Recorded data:
###

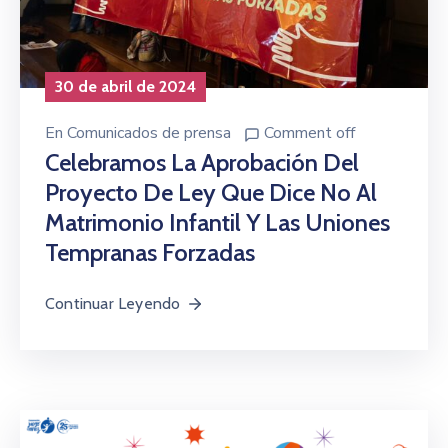
30 de abril de 2024
En
Comunicados de prensa
Comment off
Celebramos La Aprobación Del
Proyecto De Ley Que Dice No Al
Matrimonio Infantil Y Las Uniones
Tempranas Forzadas
Continuar Leyendo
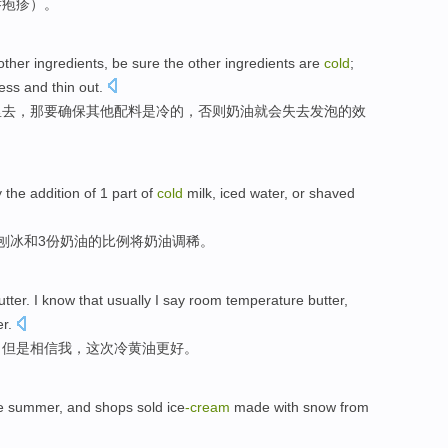
唇
疱疹
）。
other
ingredients
, be
sure
the
other ingredients
are
cold
;
ness and thin out.
里去，
那
要
确保
其他配料
是
冷
的，
否则
奶油
就会
失去
发泡的效
y
the addition of
1
part
of
cold
milk
,
iced water
,
or
shaved
刨冰
和
3
份
奶油
的
比例将奶油调稀。
utter
. I know that
usually
I
say
room temperature
butter,
r.
，
但是
相信
我
，这次冷黄油更好。
e summer
, and
shops
sold
ice
-cream
made with
snow
from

###

### What to do
The required output is each line above restated verbatim, with all images omitted.

### Finished task
30 de abril de 2024
En
Comunicados de prensa
Comment off
Celebramos La Aprobación Del
Proyecto De Ley Que Dice No Al
Matrimonio Infantil Y Las Uniones
Tempranas Forzadas
Continuar Leyendo
唇
疱疹
）。
other
ingredients
, be
sure
the
other ingredients
are
cold
;
ness and thin out.
里去，
那
要
确保
其他配料
是
冷
的，
否则
奶油
就会
失去
发泡的效
y
the addition of
1
part
of
cold
milk
,
iced water
,
or
shaved
刨冰
和
3
份
奶油
的
比例将奶油调稀。
utter
. I know that
usually
I
say
room temperature
butter,
r.
，
但是
相信
我
，这次冷黄油更好。
e summer
, and
shops
sold
ice
-cream
made with
snow
from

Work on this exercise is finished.